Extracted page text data

.....

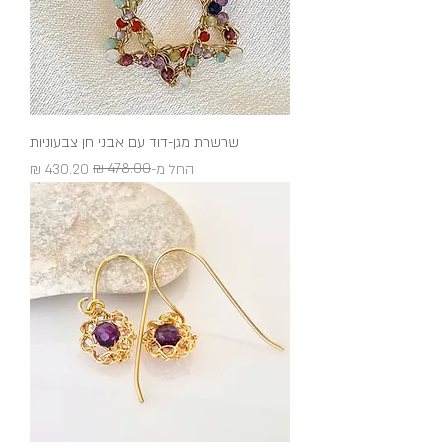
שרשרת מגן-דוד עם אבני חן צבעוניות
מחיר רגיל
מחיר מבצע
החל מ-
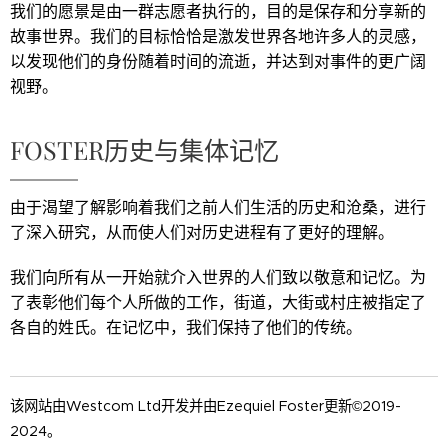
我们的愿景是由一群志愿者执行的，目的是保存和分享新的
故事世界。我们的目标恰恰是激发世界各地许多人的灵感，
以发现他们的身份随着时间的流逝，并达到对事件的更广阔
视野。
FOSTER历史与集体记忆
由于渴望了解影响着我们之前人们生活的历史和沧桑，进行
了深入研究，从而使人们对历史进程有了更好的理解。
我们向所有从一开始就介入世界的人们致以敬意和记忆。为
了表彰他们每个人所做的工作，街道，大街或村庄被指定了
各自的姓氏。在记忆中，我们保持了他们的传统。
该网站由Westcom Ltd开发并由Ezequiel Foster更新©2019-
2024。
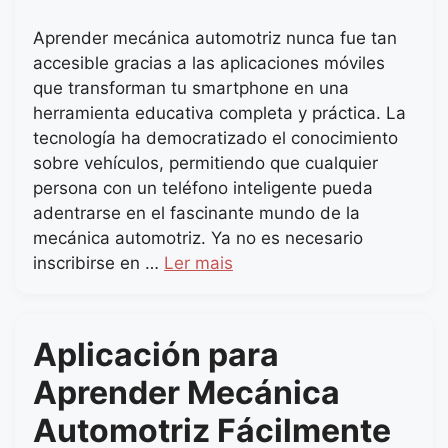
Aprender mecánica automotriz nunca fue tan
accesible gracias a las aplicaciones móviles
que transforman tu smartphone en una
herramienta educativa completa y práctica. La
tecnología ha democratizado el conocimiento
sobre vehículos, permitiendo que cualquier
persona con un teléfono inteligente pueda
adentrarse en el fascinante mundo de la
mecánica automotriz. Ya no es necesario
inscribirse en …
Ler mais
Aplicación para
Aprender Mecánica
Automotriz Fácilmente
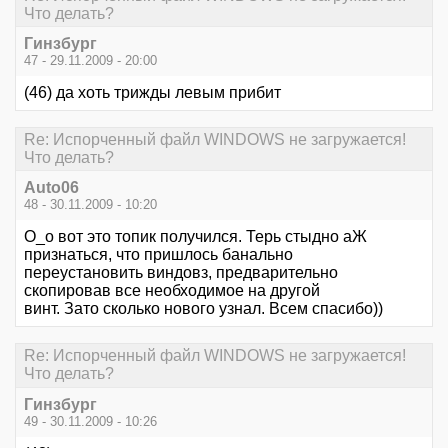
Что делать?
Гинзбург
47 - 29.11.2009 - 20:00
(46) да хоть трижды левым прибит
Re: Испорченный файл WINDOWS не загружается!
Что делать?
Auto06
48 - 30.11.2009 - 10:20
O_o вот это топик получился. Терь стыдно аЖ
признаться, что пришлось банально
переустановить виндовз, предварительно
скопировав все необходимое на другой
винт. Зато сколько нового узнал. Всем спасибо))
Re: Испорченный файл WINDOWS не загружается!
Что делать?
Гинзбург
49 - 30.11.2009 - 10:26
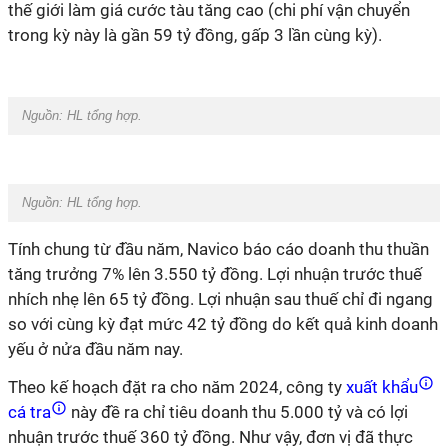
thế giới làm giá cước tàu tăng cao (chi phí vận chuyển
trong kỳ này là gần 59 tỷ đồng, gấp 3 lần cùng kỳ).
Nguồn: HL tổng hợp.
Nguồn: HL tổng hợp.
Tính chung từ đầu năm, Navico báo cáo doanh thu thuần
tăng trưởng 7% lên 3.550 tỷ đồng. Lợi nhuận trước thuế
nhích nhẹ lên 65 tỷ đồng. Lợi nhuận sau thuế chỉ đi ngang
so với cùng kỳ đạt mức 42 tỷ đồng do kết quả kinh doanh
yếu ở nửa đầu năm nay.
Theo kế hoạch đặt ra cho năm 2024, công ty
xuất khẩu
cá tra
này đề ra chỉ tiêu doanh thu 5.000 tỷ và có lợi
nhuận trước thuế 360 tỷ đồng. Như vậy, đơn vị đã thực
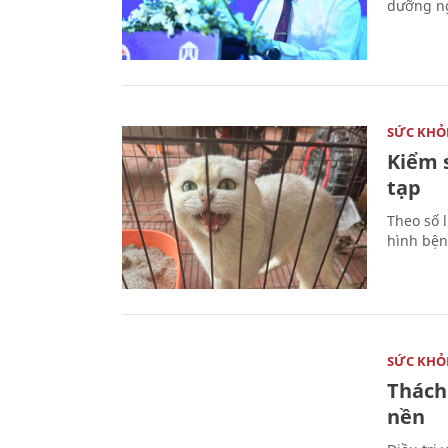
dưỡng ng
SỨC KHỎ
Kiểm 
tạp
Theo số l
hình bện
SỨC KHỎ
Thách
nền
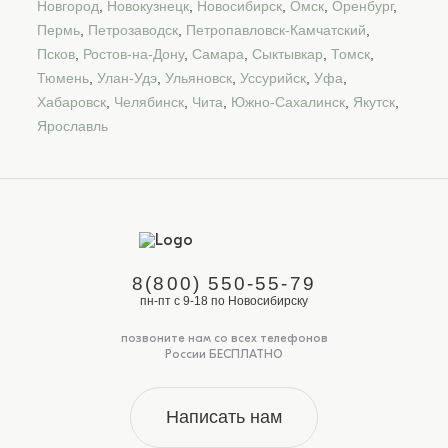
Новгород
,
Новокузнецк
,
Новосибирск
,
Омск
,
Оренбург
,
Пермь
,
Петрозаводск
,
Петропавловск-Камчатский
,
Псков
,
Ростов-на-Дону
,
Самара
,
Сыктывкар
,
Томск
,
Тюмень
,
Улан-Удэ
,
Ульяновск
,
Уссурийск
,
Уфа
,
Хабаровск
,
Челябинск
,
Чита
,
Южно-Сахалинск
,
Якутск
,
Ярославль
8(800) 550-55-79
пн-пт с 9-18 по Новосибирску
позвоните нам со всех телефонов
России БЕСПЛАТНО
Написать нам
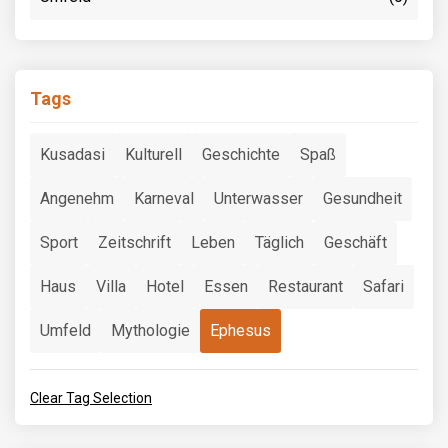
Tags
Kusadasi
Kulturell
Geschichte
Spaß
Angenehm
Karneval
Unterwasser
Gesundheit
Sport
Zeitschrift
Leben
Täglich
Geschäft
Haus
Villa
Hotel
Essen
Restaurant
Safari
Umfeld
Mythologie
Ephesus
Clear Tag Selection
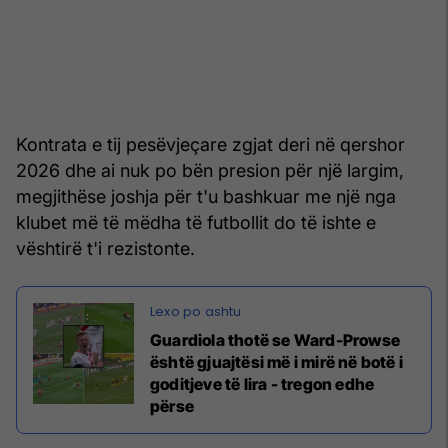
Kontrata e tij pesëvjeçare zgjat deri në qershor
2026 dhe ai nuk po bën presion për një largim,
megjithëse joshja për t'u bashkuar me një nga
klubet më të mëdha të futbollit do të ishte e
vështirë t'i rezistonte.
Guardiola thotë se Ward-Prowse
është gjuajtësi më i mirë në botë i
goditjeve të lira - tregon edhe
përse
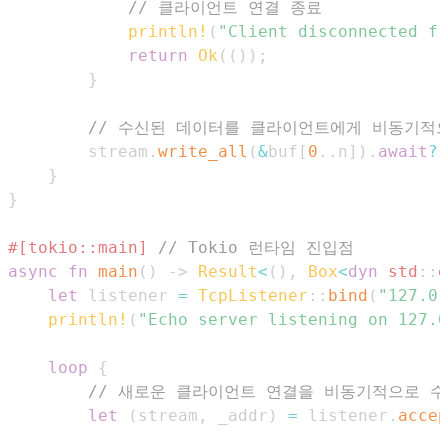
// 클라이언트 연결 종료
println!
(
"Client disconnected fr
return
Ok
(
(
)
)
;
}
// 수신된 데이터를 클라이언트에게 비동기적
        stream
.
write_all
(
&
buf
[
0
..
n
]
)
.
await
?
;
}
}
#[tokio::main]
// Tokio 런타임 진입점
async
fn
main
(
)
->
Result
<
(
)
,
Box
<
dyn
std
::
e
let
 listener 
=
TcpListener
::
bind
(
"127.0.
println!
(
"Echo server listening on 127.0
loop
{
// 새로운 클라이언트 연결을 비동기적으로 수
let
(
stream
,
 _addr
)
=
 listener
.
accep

.....

Find every line in the records above that contains the string "đồng", matching case exactly, and copy each of those lines.

**Finished exercise**
trong kỳ này là gần 59 tỷ đồng, gấp 3 lần cùng kỳ).
tăng trưởng 7% lên 3.550 tỷ đồng. Lợi nhuận trước thuế
nhích nhẹ lên 65 tỷ đồng. Lợi nhuận sau thuế chỉ đi ngang
so với cùng kỳ đạt mức 42 tỷ đồng do kết quả kinh doanh
nhuận trước thuế 360 tỷ đồng. Như vậy, đơn vị đã thực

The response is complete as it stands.